**Activity**
Every record is to be printed exactly as it appears.
- - -
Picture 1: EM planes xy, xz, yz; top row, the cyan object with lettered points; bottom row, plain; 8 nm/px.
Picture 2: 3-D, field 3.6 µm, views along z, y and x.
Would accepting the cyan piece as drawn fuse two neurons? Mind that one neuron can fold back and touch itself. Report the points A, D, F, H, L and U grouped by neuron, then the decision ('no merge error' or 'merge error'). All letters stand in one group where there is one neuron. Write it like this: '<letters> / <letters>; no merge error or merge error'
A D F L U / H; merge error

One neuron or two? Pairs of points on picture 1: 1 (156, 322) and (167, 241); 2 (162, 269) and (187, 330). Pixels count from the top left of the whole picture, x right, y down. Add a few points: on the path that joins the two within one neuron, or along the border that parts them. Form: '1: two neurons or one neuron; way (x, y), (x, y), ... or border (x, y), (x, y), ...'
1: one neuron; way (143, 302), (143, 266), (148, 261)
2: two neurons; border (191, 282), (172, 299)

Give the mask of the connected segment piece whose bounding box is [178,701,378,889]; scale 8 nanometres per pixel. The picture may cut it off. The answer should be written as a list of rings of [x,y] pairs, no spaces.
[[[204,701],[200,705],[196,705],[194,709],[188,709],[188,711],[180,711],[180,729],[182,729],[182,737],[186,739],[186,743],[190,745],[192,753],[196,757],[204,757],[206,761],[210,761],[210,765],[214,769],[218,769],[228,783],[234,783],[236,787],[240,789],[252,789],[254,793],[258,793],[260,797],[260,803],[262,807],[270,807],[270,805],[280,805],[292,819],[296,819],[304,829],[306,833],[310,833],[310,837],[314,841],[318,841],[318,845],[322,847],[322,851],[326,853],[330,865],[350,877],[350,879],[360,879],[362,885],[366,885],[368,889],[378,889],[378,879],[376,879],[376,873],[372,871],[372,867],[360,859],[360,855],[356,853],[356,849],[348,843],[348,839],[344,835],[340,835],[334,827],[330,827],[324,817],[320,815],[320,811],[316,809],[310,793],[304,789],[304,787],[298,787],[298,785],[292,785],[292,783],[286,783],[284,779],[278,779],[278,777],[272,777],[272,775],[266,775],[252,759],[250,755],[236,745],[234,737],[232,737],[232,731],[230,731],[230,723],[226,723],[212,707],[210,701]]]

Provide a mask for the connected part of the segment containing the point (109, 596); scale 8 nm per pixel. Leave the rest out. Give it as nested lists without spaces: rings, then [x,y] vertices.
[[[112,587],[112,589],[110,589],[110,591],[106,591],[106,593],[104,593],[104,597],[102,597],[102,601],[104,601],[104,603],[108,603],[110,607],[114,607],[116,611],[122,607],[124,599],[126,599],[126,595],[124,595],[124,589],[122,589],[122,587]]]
- - -
**Answer to this task**
Picture 1: EM planes xy, xz, yz; top row, the cyan object with lettered points; bottom row, plain; 8 nm/px.
Picture 2: 3-D, field 3.6 µm, views along z, y and x.
Would accepting the cyan piece as drawn fuse two neurons? Mind that one neuron can fold back and touch itself. Report the points A, D, F, H, L and U grouped by neuron, then the decision ('no merge error' or 'merge error'). All letters stand in one group where there is one neuron. Write it like this: '<letters> / <letters>; no merge error or merge error'
A D F L U / H; merge error

One neuron or two? Pairs of points on picture 1: 1 (156, 322) and (167, 241); 2 (162, 269) and (187, 330). Pixels count from the top left of the whole picture, x right, y down. Add a few points: on the path that joins the two within one neuron, or along the border that parts them. Form: '1: two neurons or one neuron; way (x, y), (x, y), ... or border (x, y), (x, y), ...'
1: one neuron; way (143, 302), (143, 266), (148, 261)
2: two neurons; border (191, 282), (172, 299)

Give the mask of the connected segment piece whose bounding box is [178,701,378,889]; scale 8 nanometres per pixel. The picture may cut it off. The answer should be written as a list of rings of [x,y] pairs, no spaces.
[[[204,701],[200,705],[196,705],[194,709],[188,709],[188,711],[180,711],[180,729],[182,729],[182,737],[186,739],[186,743],[190,745],[192,753],[196,757],[204,757],[206,761],[210,761],[210,765],[214,769],[218,769],[228,783],[234,783],[236,787],[240,789],[252,789],[254,793],[258,793],[260,797],[260,803],[262,807],[270,807],[270,805],[280,805],[292,819],[296,819],[304,829],[306,833],[310,833],[310,837],[314,841],[318,841],[318,845],[322,847],[322,851],[326,853],[330,865],[350,877],[350,879],[360,879],[362,885],[366,885],[368,889],[378,889],[378,879],[376,879],[376,873],[372,871],[372,867],[360,859],[360,855],[356,853],[356,849],[348,843],[348,839],[344,835],[340,835],[334,827],[330,827],[324,817],[320,815],[320,811],[316,809],[310,793],[304,789],[304,787],[298,787],[298,785],[292,785],[292,783],[286,783],[284,779],[278,779],[278,777],[272,777],[272,775],[266,775],[252,759],[250,755],[236,745],[234,737],[232,737],[232,731],[230,731],[230,723],[226,723],[212,707],[210,701]]]

Provide a mask for the connected part of the segment containing the point (109, 596); scale 8 nm per pixel. Leave the rest out. Give it as nested lists without spaces: rings, then [x,y] vertices.
[[[112,587],[112,589],[110,589],[110,591],[106,591],[106,593],[104,593],[104,597],[102,597],[102,601],[104,601],[104,603],[108,603],[110,607],[114,607],[116,611],[122,607],[124,599],[126,599],[126,595],[124,595],[124,589],[122,589],[122,587]]]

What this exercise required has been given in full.